> **What you should do**
How many of the lines below contain the string "Marionett"? Case counts; reply with the number only.
----
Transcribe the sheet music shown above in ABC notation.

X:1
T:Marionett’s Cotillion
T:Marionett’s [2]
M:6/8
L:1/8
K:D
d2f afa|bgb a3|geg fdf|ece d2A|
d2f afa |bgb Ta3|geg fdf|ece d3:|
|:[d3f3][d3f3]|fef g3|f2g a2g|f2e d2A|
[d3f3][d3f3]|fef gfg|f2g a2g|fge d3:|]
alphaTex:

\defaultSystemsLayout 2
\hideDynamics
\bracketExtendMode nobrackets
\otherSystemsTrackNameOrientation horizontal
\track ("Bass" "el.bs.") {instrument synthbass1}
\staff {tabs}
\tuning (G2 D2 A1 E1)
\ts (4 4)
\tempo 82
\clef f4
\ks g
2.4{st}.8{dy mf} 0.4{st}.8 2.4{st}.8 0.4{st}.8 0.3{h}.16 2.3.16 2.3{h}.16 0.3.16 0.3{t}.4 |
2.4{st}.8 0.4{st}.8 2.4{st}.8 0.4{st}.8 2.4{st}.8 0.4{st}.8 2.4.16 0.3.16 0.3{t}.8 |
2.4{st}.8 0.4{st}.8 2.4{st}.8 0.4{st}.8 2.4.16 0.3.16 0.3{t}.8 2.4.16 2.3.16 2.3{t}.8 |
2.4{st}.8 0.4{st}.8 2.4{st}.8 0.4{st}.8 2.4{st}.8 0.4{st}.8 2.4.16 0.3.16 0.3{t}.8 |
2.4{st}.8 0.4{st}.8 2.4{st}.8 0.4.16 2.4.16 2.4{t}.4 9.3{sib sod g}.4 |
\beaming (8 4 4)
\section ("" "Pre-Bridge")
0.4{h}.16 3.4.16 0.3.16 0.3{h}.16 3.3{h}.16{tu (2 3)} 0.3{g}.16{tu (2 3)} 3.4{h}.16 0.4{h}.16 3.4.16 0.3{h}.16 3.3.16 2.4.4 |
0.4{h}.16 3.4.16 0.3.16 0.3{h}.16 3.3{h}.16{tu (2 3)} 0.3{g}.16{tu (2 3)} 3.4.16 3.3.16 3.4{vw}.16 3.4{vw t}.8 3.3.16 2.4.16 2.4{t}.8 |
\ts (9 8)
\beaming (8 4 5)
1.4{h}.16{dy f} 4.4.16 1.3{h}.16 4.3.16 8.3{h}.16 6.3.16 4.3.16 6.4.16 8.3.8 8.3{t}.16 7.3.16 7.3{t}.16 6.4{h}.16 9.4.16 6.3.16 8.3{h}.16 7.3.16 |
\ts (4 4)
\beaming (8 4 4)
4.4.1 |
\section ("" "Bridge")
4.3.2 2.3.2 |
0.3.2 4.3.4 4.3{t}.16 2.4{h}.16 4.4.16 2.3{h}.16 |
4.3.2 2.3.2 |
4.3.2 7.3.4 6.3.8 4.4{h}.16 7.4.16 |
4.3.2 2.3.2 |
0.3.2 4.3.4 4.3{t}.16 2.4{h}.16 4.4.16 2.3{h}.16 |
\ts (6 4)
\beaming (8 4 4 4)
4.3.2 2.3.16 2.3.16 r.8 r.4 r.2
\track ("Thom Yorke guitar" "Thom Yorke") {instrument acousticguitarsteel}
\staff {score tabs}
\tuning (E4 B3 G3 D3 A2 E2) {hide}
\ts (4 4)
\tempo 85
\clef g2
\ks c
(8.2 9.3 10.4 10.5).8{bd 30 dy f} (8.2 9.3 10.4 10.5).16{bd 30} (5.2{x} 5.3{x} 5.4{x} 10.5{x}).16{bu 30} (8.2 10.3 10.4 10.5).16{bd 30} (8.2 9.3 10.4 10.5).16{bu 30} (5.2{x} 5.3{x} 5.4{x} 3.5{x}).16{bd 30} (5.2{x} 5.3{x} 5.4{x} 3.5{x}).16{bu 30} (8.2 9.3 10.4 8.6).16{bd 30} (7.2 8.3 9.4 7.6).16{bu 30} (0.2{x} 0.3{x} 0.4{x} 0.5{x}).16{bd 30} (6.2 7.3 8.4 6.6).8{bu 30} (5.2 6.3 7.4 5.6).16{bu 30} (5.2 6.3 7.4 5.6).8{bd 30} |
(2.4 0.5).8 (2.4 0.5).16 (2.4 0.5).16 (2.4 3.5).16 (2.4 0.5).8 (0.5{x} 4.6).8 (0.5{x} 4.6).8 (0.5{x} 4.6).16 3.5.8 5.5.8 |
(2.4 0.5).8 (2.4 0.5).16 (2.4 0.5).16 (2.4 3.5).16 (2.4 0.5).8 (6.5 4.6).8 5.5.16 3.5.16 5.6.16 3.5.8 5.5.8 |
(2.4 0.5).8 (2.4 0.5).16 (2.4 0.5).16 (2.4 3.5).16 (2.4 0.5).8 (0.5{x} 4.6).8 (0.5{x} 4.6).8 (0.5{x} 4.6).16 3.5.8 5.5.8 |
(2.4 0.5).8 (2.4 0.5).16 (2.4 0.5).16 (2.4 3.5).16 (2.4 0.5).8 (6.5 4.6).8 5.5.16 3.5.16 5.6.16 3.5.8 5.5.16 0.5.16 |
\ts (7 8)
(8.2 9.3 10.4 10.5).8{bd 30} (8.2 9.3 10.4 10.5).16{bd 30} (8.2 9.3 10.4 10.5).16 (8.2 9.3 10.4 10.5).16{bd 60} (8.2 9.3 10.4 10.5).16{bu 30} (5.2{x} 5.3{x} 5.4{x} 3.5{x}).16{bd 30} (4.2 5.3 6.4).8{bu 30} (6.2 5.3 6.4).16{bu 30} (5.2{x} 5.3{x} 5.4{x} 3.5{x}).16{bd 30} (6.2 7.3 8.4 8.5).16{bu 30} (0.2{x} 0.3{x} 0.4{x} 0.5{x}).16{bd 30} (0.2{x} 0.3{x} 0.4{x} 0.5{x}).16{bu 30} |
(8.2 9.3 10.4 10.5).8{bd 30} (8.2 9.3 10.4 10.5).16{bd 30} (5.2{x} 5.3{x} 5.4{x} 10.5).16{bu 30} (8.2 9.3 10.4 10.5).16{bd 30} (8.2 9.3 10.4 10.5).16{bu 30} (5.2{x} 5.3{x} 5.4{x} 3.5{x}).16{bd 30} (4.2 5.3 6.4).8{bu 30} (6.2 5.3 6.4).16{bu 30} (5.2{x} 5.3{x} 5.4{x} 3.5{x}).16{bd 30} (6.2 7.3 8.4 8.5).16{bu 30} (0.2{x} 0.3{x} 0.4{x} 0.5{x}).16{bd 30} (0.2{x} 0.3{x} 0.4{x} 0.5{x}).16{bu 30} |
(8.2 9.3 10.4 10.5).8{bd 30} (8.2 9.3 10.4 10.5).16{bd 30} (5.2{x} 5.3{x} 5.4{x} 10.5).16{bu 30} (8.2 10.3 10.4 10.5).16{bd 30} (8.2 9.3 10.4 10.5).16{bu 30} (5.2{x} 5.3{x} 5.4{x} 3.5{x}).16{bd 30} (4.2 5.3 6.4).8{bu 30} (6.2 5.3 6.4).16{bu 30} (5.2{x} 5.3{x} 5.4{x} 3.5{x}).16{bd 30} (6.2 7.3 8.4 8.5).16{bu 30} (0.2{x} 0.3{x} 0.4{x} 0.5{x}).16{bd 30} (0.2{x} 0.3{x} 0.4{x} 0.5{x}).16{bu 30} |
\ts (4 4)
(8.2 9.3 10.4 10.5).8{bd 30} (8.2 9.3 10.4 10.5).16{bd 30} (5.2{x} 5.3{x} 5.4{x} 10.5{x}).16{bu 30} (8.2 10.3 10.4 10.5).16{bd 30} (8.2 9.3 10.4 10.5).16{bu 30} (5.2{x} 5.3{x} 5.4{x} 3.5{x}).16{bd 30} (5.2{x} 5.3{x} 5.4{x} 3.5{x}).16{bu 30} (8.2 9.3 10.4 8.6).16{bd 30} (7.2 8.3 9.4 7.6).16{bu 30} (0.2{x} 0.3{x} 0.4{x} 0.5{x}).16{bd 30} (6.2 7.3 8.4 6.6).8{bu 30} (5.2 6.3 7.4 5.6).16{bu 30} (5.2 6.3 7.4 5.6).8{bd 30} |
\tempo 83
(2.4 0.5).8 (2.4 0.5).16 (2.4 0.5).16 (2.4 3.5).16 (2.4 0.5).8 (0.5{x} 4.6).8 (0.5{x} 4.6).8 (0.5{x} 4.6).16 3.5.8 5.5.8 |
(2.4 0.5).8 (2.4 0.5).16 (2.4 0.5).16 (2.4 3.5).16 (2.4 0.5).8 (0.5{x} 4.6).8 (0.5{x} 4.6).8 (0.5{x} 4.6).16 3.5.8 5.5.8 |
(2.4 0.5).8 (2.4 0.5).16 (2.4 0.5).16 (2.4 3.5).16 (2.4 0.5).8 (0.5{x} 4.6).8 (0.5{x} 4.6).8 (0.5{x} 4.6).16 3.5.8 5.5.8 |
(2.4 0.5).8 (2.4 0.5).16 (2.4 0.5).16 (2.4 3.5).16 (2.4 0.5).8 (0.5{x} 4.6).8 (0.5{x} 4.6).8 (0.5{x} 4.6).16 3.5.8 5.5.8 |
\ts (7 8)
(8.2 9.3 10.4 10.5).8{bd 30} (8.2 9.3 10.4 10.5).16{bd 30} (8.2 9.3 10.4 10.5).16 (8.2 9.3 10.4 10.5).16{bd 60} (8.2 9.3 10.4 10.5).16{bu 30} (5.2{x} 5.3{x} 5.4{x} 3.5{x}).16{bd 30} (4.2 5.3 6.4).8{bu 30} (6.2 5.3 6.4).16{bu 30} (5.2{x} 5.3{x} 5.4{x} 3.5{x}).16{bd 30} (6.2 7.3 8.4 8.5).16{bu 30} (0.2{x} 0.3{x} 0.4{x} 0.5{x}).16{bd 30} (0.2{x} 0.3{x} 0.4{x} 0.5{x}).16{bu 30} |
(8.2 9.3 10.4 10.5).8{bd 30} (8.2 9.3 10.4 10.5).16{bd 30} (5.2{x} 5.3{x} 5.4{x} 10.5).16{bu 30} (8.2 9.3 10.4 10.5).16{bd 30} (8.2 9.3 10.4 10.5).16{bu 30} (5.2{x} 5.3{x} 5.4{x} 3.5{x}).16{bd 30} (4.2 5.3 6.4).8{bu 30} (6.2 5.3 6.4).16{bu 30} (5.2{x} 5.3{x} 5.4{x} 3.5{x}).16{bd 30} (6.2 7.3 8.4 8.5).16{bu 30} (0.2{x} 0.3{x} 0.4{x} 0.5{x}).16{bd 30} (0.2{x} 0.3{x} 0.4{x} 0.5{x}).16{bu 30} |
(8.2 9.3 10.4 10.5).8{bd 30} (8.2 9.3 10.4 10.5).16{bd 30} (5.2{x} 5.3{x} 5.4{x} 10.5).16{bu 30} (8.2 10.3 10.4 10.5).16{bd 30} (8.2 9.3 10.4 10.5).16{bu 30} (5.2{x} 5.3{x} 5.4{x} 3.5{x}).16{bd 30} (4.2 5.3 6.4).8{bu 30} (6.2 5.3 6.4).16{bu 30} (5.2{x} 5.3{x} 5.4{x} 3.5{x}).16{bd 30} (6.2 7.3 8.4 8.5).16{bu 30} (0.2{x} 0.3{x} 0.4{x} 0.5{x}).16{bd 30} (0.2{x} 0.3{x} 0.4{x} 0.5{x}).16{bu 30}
----
> **Exercise answer**
2